DIVERTISSEMENT
24/07/2018 06:53 EDT | Actualisé 24/07/2018 09:43 EDT

The Beach Boys: surfer habilement sur la vague des belles années

La nostalgie a déferlé sur le centre-ville hier!

Vivien Gaumand

Ils étaient neuf beach boys sur la scène Bell de la Place des Festivals, lundi soir, à chanter et se déhancher (presque) comme ils le faisaient dans le bon vieux temps. Neuf membres du légendaire groupe californien débarqués à Montréal pour offrir un spectacle de deux heures à une foule compacte principalement composée de festifs baby boomers.

Doux retour dans le temps

Du surf, des vagues, la mer, de belles voitures et des femmes en maillot de bain : voilà les images qui ont été projetées sur les écrans géants encerclant la scène tout au long de cette soirée festive et ensoleillée, malgré le temps gris. Des images d'archives aussi, relatant les débuts du groupe californien fondé en 1961, puis de leurs belles années qui, ma foi, donnaient l'air de ne pas s'être trop laissé essouffler.

Mike Edward Love - seul Beach Boys du groupe original - et ses amis musiciens sont apparus en forme et majoritairement vêtus de chemises d'inspiration hawaïenne sur cette scène érigée pour eux dans le cadre du Festival Juste pour rire.

«C'est merveilleux d'être au Canada, pas de Trump, c'est bien», a lancé le vétéran. Affublé d'une casquette et d'une chemise hawaïenne, le dynamique leader de la formation a prouvé qu'il avait encore le sens du rythme et du spectacle, du haut de ses 77 années pourtant bien sonnées.

Galerie photo The Beach Boys Voyez les images

Se sont succédés au fil de cette dansante soirée, les plus grands classiques des Beach Boys, ainsi que quelques pièces tirées des albums solos de Mike Love tel Unleash the Love.

«En ce moment, on aimerait bien faire une petite sieste, mais on va plutôt interpréter une chanson pour les femmes qui se trouvent dans la foule ce soir», a plaisanté Love après avoir fait bouger la foule sur Surfin USA.

Le chanteur a demandé aux spectateurs d'allumer la lampe de poche de leur téléphone cellulaire pour mettre de l'ambiance lors de la chanson Surfer Girl. « Si vous ne la trouvez pas, demandez l'aide de quelqu'un de plus jeune », a-t-il ajouté en riant.
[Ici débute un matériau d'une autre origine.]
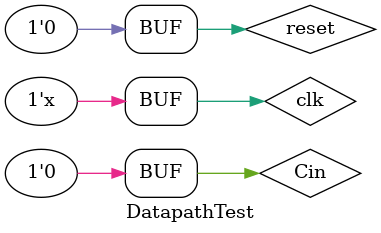
<source format=v>
`timescale 1ns / 1ps

module DatapathTest; 
	
	reg Cin = 0;
	reg clk = 0;
	reg reset = 1;
	wire [4:0] flags;
	wire [15:0] alu_bus;	
	
	Datapath dp(Cin, clk, reset, flags, alu_bus);
	
	initial
	begin
		#5;
		reset = 1;
		#10
		reset = 0;
	end
	
	always
	begin
		clk = !clk;		
		#5;
	end

endmodule 
</source>
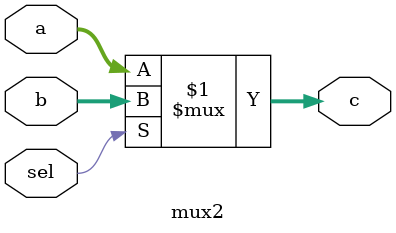
<source format=sv>
module galois_adder(
    input [N-1:0] a,
    input [N-1:0] b,
    output [N-1:0] s
);

    parameter N = 8;

    assign s = a ^ b;

endmodule : galois_adder


module galois_multiplication(
    input [(2*N)-2:0] a,
    input [(2*N)-2:0] b,
    input [N:0] p,
    output [N-1:0] s
);

    parameter N = 8;

    logic [(2*N)-2:0] m_out [(N<<1)-2:0];
    genvar i;
    generate 
        for (i=0; i<N;i=i+1 ) begin
            mux2 #(.N((2*N)-1)) m_i(
                .a(0),
                .b(a << i),
                .sel(b[i]),
                .c(m_out[i])
            );
        end
    endgenerate
    
    genvar j;
    generate
        for (j=0;j<N-1;j=j+1) begin
            galois_adder #(.N((2*N)-1)) g_i(
                .a(m_out[j<<1]),
                .b(m_out[(j<<1)+1]),
                .s(m_out[j+N])
            );
        end
    endgenerate

    polinomial_reduction #(.N(N)) polinomial_inst(
        .a(m_out[(N<<1)-2]),
        .p(p),
        .s(s)
    );



endmodule : galois_multiplication


module polinomial_reduction (
    input [(2*N)-2:0] a,
    input [(2*N)-2:0] p,
    output [N-1:0] s
);

    parameter N = 8;
    parameter degree_p = 8;

    logic [(2*N)-2:0] m_out [N-1:0]; 
    logic [(2*N)-2:0] polinomials [N-1:0]; 
    assign polinomials[N-1] = a;
    
    genvar i;
    generate 
        for (i=N-2; i>=0;i=i-1 ) begin
        
            mux2 #(.N((2*N)-1)) m_i(
                .a(0),
                .b(p << (degree_p-N+i)),
                .sel(polinomials[i+1][N+i]),
                .c(m_out[i])
            );
            
            galois_adder #(.N((2*N)-1)) g_i(
                .a(polinomials[i+1]),
                .b(m_out[i]),
                .s(polinomials[i])
            );
        end
    endgenerate

    assign s = polinomials[0];
    

endmodule : polinomial_reduction




module mux2 (
    input [N-1:0] a,
    input [N-1:0] b,
    input sel,
    output [N-1:0] c
);

    parameter N = 8;
    
    assign c = sel ? b : a ;

endmodule : mux2

</source>
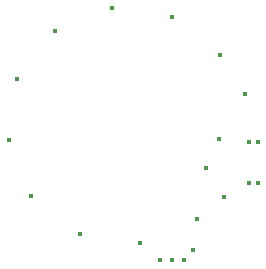
<source format=gbr>
%TF.GenerationSoftware,KiCad,Pcbnew,7.0.5.1-1-g8f565ef7f0-dirty-deb11*%
%TF.CreationDate,2023-07-26T12:03:11+00:00*%
%TF.ProjectId,pedalboard-led-ring,70656461-6c62-46f6-9172-642d6c65642d,1.0.0*%
%TF.SameCoordinates,Original*%
%TF.FileFunction,Plated,1,2,PTH,Drill*%
%TF.FilePolarity,Positive*%
%FSLAX46Y46*%
G04 Gerber Fmt 4.6, Leading zero omitted, Abs format (unit mm)*
G04 Created by KiCad (PCBNEW 7.0.5.1-1-g8f565ef7f0-dirty-deb11) date 2023-07-26 12:03:11*
%MOMM*%
%LPD*%
G01*
G04 APERTURE LIST*
%TA.AperFunction,ViaDrill*%
%ADD10C,0.400000*%
%TD*%
G04 APERTURE END LIST*
D10*
X70071797Y-61196152D03*
X70803848Y-56071797D03*
X72000000Y-66000000D03*
X74000000Y-52000000D03*
X76071797Y-69196152D03*
X78803848Y-50071797D03*
X81196152Y-69928203D03*
X82900000Y-71400000D03*
X83900000Y-71400000D03*
X83928203Y-50803848D03*
X84900000Y-71400000D03*
X85700000Y-70500000D03*
X86000000Y-67940000D03*
X86800000Y-63600000D03*
X87910000Y-61150000D03*
X88000000Y-54000000D03*
X88260000Y-66020000D03*
X90079502Y-57365000D03*
X90400000Y-61400000D03*
X90400000Y-64850000D03*
X91150000Y-61400000D03*
X91150000Y-64850000D03*
M02*

</source>
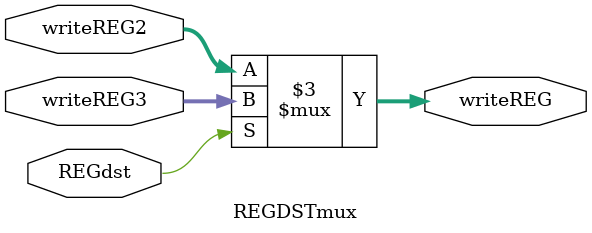
<source format=v>
`timescale 1ns / 1ps
module REGDSTmux(writeREG2,writeREG3,REGdst,writeREG);
input [2:0]writeREG2,writeREG3;
input REGdst;
output reg [2:0]writeREG;

always@(*)
begin
	if(REGdst) writeREG=writeREG3;
	else writeREG=writeREG2;
end


endmodule

</source>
Le chanteur a profité de la pièce All the love in Paris - tirée de son plus récent album solo Unleash the Love, lancé en novembre 2017 - pour pratiquer légèrement son français. «Nous venons de la Californie, alors nous ne parlons pas beaucoup français, mais nous avons appris à dire all the love in Paris en français : tout l'amour de Paris.» Il a aussi tenu à souligner que le claviériste du groupe, Tim Bonhomme, était originaire de l'Ontario.

Flanqués de ses acolytes; Christian Love, Bruce Johnston, Jeffrey Foskett, Scott Totten, Keith Hubacher, John Cowsill et Randy Leago, Love a livré plusieurs vieux et grands succès en format pot-pourri. Ce fut le cas pour Little Deuce Coupe, 409, Shut Down et de la très attendue Get Around pendant laquelle le chanteur s'est permis un saut dans les airs et le reste du groupe, de petits mouvements chorégraphiés.

Jadis chantée par son cousin Carl Wilson décédé en 1998, la pièce God Only Knows a été interprétée par le fils de Mike, Christian. Quant à la superbe Pisces Brothers écrite par Mike Love pour George Harrison, sa douceur a permis au public d'admirer les images d'archives des Beatles lors de leur séjour initiatique dans un ashram de la ville de Rishikesh, en Inde.

Les classiques Sloop John B, Wouln't it be Nice, California Girls et Do You Wanna Dance ont fait chanter, taper dans les mains et surtout danser de nombreux spectateurs. Tout comme les pièces Kokomo, Good Vibrations, Barbara Ann et Fun Fun Fun, livrée en rappel à une foule conquise s'étant laissé plonger avec bonheur dans ses souvenirs.

CORRECTION: Une version précédente de cet article mentionnait que le groupe avait joué la chanson Pisces Fish, écrite par George Harrison. Il s'agit plutôt de Pisces Brothers, écrite par Mike Love en hommage à George Harrison.